_Consigne 1_. Recopiez mot pour mot le passage du résumé qui va de « De la figure » jusqu'à « replonge. (Roland Barthes) » inclus.
_Consigne 2_.
Répondez aux questions suivantes à partir du résumé :
(a) Quelle œuvre de Pascal Quignard le titre mentionne-t-il ?
(b) Qui est l'auteur de la citation placée en tête du résumé ?
(c) D'après la dernière phrase, à quoi mène la jouissance ?

_Extrait du texte_.
◆ ◆ ◆ ◆ ◆
Recueil des résumés
Alexandre Sannen
(Université de Western-Université libre de Bruxelles)
De la figure à son théâtre :
Empire de l’ekphrasis et configuration barthésienne
dans les Derniers Royaumes de Pascal Quignard
Ce que je goûte dans un récit, ce n’est donc pas directement son contenu ni même sa structure, mais plutôt les éraflures que j’impose à la belle enveloppe : je cours, je saute, je lève la tête, je replonge. (Roland Barthes)
Les pages sont les théâtres éphémères d’un texte que peuple en actrice l’écriture du langage. Sur la scène que décorent les signes, viennent les figures que se figure le lecteur, mouvantes, atopiques, évanescentes, elles ont pour démiurge sa lecture, pour univers l’expérience. Dans ce vaste auditoire où se joue la fiction, vient une langue nouvelle que créent les émotions, elle longe les signes qui la constituent et s’avance aventureuse vers de plus fortes jouissances. Elle court, elle saute, elle lève la tête, elle replonge. Mais ! La page tourne, et le rideau tombe, et le théâtre murmure, s’éloigne, à la fin du roman de la pièce du poème, voici seul en ses signes : un lecteur barthésien.
Le plaisir du texte est une grammaire de fragments qui conjuguent la lecture. Roland Barthes décline les mouvements de sa liberté sur l’enveloppe impassible que reste le texte. Libre de la structure, cette lecture apporte au tissu les entailles que désire la fabulation. Aux signes alors se mêle l’expérience, en résulte la création d’une langue inédite que des émotions alimentent et figurent. Cette langue nouvelle s’avance et s’amplifie charmée par le plaisir qui mène à la jouissance, et la jouissance à la mort.
◆ ◆ ◆ ◆ ◆
Enregistrements d'images et de questions:
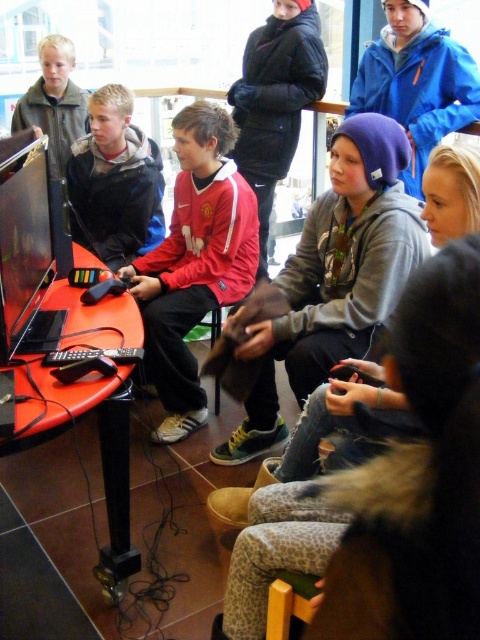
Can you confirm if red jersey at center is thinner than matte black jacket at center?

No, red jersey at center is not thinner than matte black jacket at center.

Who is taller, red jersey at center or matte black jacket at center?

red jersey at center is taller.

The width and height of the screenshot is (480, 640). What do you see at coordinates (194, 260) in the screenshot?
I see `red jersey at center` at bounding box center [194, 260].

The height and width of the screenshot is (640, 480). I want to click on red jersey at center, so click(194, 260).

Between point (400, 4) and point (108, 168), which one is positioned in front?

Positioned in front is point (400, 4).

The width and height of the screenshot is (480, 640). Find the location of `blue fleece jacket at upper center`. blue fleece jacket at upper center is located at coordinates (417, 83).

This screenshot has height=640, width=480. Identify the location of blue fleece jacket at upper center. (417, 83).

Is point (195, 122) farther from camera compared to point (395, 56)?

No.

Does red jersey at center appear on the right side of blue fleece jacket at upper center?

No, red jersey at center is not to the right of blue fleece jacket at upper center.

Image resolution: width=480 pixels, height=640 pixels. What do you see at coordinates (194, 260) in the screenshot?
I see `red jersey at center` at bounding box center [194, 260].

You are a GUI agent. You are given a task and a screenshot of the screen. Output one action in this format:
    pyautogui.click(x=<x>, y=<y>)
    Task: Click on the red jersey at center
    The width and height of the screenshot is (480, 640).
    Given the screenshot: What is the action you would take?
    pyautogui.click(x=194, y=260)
◆ ◆ ◆ ◆ ◆
_Réponse complète 1_.
De la figure à son théâtre :
Empire de l’ekphrasis et configuration barthésienne
dans les Derniers Royaumes de Pascal Quignard
Ce que je goûte dans un récit, ce n’est donc pas directement son contenu ni même sa structure, mais plutôt les éraflures que j’impose à la belle enveloppe : je cours, je saute, je lève la tête, je replonge. (Roland Barthes)

_Réponse complète 2_.
(a) Les Derniers Royaumes.
(b) Roland Barthes.
(c) À la mort.